+++ SOURCE +++

This projects contains two different implementations of a balanced binary search tree data structure. The purpose of the project was to experiment with different techniques of this task, and how the differ in efficiency. This project choose to focus on the AVL tree and Splay tree implementations in particular. This is a full scale implementation, with the ability to add to, delete, find the height of the tree and etc. For in depth examination of the differences read Implementation Differnces.txt. There is a timing program inlcuded to track the speed of actions on the data structures in the src folder. However, you would need to pipe the results into a plotting program (such as gnuplot, that was used for the figure below).

How to compiles / run the programs

Note: There are obj files if you want to run this off linux, but you’d have to use g++ to compile. However, if you have a windows machine the github exe release is much easier to run on windows.

• Download the exectuable from the github release.
• Then run the exectuable to see the example AVL tree, and the program will demonstrate critical methods of the implementation.

If you want to run Splay tree, either contact me or do this to the source files:

• Go to this website https://www.onlinegdb.com/online_c++_compiler#
• import the files that you want to run. For Splay you’d import main, Splaybinarytree.hpp and Splaybinarytree.cpp
• Change main to include the correct tree your running. For example, instead of #include “AVLbinarytree.hpp” it’d be #include “SplaybinaryTree.hpp”

+++ GIVEN INFORMATION +++

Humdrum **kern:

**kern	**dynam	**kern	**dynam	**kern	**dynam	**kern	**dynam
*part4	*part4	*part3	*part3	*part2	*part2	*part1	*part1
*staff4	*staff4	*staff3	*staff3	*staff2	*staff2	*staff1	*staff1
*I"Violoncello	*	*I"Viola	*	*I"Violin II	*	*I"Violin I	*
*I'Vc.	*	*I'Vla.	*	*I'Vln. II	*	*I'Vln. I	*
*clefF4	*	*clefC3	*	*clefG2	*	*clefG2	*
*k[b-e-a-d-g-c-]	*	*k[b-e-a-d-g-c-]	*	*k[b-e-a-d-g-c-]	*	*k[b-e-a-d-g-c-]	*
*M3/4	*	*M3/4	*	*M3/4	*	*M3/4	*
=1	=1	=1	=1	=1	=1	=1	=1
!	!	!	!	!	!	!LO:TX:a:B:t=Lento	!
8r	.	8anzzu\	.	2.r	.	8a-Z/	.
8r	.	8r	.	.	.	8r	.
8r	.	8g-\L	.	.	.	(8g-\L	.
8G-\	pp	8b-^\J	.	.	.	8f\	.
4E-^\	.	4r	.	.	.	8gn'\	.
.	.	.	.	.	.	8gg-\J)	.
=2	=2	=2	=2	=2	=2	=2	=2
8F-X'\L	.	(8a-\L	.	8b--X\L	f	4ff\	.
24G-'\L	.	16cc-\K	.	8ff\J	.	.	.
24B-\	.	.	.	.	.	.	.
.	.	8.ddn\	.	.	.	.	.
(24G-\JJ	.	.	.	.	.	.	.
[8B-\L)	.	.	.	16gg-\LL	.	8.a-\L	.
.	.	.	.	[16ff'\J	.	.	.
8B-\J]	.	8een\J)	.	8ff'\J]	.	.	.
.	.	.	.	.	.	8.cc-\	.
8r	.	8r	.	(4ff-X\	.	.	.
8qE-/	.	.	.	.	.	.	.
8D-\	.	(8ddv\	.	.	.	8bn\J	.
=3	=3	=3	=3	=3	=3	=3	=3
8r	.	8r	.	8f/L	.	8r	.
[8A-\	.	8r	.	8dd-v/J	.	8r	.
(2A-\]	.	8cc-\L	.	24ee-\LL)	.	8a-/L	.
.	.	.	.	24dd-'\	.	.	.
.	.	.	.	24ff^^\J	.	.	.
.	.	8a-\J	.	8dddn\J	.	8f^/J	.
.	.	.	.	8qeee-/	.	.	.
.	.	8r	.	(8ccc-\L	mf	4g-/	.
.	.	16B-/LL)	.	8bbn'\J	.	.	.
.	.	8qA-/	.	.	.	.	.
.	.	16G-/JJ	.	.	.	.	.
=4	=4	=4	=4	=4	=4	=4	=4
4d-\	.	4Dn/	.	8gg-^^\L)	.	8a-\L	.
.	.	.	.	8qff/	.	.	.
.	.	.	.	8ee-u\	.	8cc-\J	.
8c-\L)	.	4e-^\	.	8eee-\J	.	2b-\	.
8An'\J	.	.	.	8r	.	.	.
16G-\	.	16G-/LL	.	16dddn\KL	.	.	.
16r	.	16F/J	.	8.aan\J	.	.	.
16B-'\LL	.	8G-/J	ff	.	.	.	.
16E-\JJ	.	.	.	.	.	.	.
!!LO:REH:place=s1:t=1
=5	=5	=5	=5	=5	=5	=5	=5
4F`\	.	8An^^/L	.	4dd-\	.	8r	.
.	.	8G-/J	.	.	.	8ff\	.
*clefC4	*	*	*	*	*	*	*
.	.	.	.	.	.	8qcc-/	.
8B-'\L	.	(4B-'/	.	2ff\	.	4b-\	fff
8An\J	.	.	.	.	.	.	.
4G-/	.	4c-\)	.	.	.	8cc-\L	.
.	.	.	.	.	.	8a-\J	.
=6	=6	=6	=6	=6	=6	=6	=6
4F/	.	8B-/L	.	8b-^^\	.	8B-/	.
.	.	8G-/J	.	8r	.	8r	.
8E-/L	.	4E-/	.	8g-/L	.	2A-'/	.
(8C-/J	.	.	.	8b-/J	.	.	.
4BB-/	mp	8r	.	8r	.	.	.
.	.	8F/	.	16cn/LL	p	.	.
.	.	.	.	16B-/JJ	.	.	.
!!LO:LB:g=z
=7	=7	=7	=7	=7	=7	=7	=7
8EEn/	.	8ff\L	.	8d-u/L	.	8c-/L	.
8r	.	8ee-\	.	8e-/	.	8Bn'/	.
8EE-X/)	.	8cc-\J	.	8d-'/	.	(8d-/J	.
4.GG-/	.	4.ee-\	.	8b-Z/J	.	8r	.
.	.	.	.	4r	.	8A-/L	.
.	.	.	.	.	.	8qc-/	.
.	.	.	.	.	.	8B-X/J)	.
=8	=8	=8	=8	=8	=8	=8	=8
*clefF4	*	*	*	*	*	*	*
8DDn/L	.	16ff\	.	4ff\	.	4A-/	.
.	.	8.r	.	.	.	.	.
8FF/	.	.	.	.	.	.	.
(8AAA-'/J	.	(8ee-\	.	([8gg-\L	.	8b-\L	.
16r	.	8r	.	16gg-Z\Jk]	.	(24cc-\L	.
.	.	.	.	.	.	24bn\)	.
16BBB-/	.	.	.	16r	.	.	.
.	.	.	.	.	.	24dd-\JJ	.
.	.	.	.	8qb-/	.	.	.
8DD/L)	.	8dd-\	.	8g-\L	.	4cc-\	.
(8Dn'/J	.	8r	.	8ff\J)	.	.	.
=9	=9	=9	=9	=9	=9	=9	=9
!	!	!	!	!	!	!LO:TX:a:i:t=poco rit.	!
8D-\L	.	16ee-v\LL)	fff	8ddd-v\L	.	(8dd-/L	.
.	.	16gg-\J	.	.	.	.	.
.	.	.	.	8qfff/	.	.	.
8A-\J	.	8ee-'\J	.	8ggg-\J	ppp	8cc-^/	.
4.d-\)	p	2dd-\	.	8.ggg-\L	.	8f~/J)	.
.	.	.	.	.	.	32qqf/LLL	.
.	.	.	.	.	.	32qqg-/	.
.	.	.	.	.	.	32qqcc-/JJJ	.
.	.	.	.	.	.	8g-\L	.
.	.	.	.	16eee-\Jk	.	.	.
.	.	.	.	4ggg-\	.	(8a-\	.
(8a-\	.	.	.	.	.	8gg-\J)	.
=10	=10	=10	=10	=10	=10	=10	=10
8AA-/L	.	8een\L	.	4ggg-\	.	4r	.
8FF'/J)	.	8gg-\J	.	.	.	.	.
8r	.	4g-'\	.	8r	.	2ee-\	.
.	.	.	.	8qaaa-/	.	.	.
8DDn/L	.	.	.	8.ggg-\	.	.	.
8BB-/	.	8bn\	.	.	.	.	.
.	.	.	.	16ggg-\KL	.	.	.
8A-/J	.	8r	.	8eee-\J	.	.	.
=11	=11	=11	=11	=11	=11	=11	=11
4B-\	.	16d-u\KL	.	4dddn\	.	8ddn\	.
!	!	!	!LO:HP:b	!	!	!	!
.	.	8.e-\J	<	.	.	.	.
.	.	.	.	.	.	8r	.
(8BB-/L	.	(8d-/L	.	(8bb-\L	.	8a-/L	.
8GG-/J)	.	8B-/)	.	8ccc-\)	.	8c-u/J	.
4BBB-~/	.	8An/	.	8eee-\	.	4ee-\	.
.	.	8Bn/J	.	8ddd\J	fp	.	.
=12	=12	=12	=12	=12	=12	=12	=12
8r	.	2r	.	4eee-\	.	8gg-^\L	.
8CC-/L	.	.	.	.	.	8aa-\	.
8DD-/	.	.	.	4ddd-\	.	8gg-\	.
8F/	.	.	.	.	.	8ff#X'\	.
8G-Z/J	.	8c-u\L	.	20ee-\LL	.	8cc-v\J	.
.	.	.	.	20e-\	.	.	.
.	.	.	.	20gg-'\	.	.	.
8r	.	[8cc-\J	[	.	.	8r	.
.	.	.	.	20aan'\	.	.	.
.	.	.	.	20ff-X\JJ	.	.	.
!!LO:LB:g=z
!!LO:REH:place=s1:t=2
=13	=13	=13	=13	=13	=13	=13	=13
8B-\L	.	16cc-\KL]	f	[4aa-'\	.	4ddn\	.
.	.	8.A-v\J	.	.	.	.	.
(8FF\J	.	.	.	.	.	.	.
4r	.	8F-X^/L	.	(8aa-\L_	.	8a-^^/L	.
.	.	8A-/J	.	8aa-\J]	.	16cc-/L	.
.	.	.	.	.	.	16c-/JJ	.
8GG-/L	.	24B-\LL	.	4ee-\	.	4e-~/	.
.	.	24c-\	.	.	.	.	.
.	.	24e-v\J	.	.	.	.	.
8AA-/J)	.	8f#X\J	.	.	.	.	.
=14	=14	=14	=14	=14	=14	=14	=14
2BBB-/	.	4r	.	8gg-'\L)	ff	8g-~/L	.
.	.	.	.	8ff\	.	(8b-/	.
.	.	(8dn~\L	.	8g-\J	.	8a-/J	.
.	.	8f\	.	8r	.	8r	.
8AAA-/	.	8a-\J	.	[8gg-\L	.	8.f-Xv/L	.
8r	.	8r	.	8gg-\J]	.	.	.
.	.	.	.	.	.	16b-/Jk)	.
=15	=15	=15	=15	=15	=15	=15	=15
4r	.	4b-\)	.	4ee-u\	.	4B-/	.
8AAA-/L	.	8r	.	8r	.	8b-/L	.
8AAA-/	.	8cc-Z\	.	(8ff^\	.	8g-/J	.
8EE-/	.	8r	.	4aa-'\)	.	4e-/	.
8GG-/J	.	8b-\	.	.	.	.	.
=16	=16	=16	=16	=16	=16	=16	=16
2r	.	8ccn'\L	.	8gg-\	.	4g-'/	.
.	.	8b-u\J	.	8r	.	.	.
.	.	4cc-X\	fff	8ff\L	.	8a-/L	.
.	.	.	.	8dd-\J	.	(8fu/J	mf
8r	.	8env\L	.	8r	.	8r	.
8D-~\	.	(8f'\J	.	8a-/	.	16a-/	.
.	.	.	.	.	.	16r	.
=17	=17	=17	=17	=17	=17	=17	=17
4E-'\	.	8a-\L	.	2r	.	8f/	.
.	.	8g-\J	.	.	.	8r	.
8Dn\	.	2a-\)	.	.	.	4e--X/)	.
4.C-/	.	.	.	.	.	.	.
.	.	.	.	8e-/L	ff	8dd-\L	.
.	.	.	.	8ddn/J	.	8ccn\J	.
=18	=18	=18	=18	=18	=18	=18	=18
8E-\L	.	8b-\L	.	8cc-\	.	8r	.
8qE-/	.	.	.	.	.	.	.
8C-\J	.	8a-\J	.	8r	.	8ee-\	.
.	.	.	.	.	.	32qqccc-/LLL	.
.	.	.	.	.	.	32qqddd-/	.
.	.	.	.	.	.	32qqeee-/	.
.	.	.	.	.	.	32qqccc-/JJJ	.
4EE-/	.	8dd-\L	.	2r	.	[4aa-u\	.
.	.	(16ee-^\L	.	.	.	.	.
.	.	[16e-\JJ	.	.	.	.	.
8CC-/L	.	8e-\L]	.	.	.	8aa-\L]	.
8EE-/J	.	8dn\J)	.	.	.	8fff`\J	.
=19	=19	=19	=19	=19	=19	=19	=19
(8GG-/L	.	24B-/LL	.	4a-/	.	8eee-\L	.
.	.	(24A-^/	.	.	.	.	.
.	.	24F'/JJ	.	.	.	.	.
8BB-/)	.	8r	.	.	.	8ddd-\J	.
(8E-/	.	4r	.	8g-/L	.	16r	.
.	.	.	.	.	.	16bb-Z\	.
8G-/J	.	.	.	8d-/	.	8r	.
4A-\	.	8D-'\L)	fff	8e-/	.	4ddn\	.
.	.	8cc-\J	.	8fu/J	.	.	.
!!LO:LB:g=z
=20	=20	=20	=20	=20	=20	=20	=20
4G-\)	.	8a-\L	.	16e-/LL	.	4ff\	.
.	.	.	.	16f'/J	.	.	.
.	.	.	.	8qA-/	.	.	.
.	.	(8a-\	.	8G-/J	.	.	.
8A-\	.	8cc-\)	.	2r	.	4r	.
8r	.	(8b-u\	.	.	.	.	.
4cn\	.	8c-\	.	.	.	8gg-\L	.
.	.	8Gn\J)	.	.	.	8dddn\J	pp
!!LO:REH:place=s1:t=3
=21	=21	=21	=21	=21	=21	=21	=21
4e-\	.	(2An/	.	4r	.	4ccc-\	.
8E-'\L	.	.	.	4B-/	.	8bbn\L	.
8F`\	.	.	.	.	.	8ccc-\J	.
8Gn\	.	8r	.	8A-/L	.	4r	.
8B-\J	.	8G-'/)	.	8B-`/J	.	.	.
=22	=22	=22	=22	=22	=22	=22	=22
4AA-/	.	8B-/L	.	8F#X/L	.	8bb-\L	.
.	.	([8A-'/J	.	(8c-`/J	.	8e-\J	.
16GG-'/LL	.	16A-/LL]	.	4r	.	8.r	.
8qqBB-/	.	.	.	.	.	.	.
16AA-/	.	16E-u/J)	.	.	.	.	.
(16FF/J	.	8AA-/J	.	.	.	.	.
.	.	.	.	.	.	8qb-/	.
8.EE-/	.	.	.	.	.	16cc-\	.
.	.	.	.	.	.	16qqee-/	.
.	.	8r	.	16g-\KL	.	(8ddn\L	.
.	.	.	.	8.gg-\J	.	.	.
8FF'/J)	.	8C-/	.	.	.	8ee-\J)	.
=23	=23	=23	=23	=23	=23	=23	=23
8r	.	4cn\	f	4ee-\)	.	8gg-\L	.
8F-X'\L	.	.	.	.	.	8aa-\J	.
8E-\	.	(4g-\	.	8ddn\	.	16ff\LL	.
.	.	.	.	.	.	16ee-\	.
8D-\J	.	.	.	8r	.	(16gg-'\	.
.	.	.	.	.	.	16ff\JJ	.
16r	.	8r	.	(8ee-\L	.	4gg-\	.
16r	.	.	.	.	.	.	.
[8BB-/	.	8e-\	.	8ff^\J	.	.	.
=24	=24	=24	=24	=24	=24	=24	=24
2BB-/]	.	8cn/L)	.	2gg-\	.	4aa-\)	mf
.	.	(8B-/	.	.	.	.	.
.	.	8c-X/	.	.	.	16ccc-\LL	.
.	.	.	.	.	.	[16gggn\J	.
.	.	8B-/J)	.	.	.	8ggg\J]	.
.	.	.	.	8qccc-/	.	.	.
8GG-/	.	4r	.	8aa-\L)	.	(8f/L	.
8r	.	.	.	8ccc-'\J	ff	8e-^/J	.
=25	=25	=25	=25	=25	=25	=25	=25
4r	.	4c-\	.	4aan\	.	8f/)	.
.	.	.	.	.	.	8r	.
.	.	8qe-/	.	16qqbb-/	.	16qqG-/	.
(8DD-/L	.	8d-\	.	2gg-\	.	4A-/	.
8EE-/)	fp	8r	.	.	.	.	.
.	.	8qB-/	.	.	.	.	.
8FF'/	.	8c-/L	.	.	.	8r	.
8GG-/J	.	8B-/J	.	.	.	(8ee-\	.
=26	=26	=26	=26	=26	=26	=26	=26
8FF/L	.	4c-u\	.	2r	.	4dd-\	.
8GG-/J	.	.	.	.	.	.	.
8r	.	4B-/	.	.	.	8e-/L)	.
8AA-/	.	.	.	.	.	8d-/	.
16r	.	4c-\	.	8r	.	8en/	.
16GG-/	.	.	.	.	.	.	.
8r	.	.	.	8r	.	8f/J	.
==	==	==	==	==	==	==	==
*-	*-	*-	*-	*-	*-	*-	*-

+++

**GIVEN INSTRUCTION 1:**
Decide whether each statement below agrees with the binary search tree text, answering yes or no and quoting the words of the text that settle it.
(a) The project concentrates on AVL tree and Splay tree implementations.
(b) The included timing program produces its own plots of the results.
(c) Running the executable from the GitHub release demonstrates a Splay tree.
**GIVEN INSTRUCTION 2:**
Carry the binary search tree text forward from its final line, writing the next part in the same style.
These rows aren't needed to complete anything here.

**FINAL ANSWER 1:**
(a) Yes: "This project choose to focus on the AVL tree and Splay tree implementations in particular."
(b) No: "However, you would need to pipe the results into a plotting program"
(c) No: "Then run the exectuable to see the example AVL tree"

**FINAL ANSWER 2:**
• Click execute, and the main included will run a couple of basic functions to test the implementations.

Image Examples

Figure 1 is a timing chart of the time it takes to add to a tree, and rebalance to maintain order in the tree. In this example both trees preformed about the same in terms of speed before 4500 add operations. However, after this point AVL began to outpreform Splay overall. Especially near the end, Splay spiked to high levels. Meanwhile AVL maintained its constant stable rise with the increasing data sizes. Figure 2 demonstrates a few critical functions that you need to operate a binary tree, and the results they have on the tree structure itself.

Fig 1. Chart of the Timing for the different implementations. AVL Tree vs. Splay Tree add operations

Fig 2. AVL executable showing methods for add, delete, show in order, and how the tree balances.

3. Additional Considerations

Sometimes we have to consider not only the speed of operations with different implementations, but the time it takes to setup the data structure. AVL may have preformed better in speed with larger data sets, but Splay was much easier to implement. In a bussiness setting where a speed of implementation is a priority, Splay would be a serious contender.

For more in depth comparsion see Implementations Differences file.

For more technical details see README.md file.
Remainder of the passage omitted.